Before the ascendance of Northern Arizona’s wine industry – when ‘wine country’ meant Napa and Sonoma, and the Southwest Wine Center was still a racquetball court, Lisa was already a successful Commercial Designer, with an 18-year career behind her ... and a fork in the road up ahead. “I was burnt out. With commercial design, you don’t turn it off at five. I was constantly thinking about it, constantly traveling – and not as fulfilled as I once was.”

At the Thunderbird Arts Festival in Carefree, Lisa discovered Arizona’s wineries. Inquiries led her to Nikki Check, then-director of YC’s Viticulture program. “I asked, ‘What do people do in Arizona’s wine program? If you get a degree, what happens?’” Lisa and her dad, Bill Anderson, started taking classes in 2013. They became part of SWC’s foundational class, taking courses, planting vines, creating the building blocks for a great teaching winery.
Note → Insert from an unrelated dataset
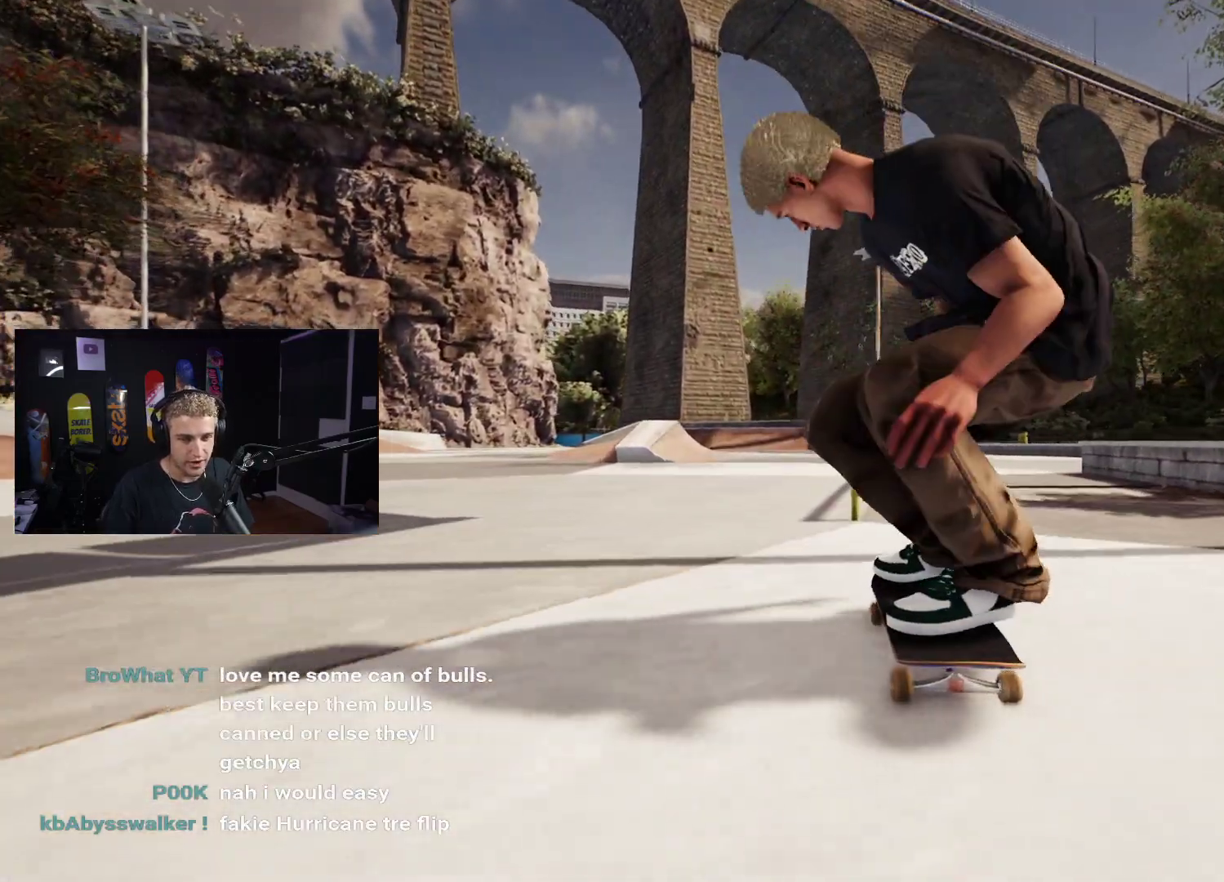
{"buttons": [], "left_stick": "center", "right_stick": "up", "events": [[33, "left_stick", "down"], [50, "right_stick", "center"], [133, "left_stick", "center"], [300, "right_stick", "up"], [350, "R2", "down"], [450, "R2", "up"]]}
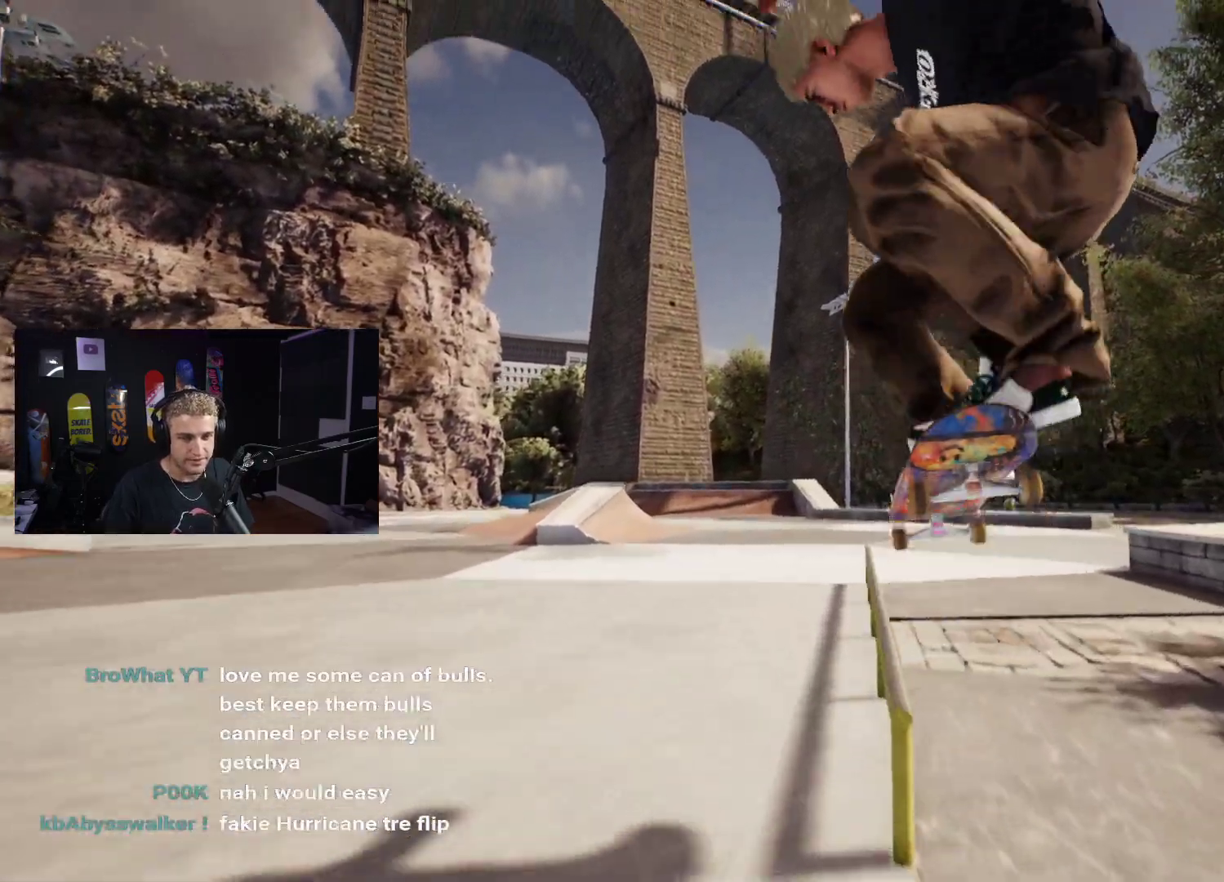
{"buttons": [], "left_stick": "center", "right_stick": "up", "events": []}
“It didn’t feel like it then,” she recalls. “At the time, we’d tell each other, ‘We grow rocks really well.’ But we learned everything: how to lay out a vineyard, site prep and vineyard installation.” The lessons didn’t stop there. Lisa and Bill joined forces with local entrepreneur Bill Smoot to open Prescott Winery that same year. Soon, she was General Manager for the Prescott Winery while studying Viticulture & Enology and working in the vineyards and the SWC Tasting Room when it opened. “My favorite thing was seeing how people reacted to the wines, and the stories behind them.”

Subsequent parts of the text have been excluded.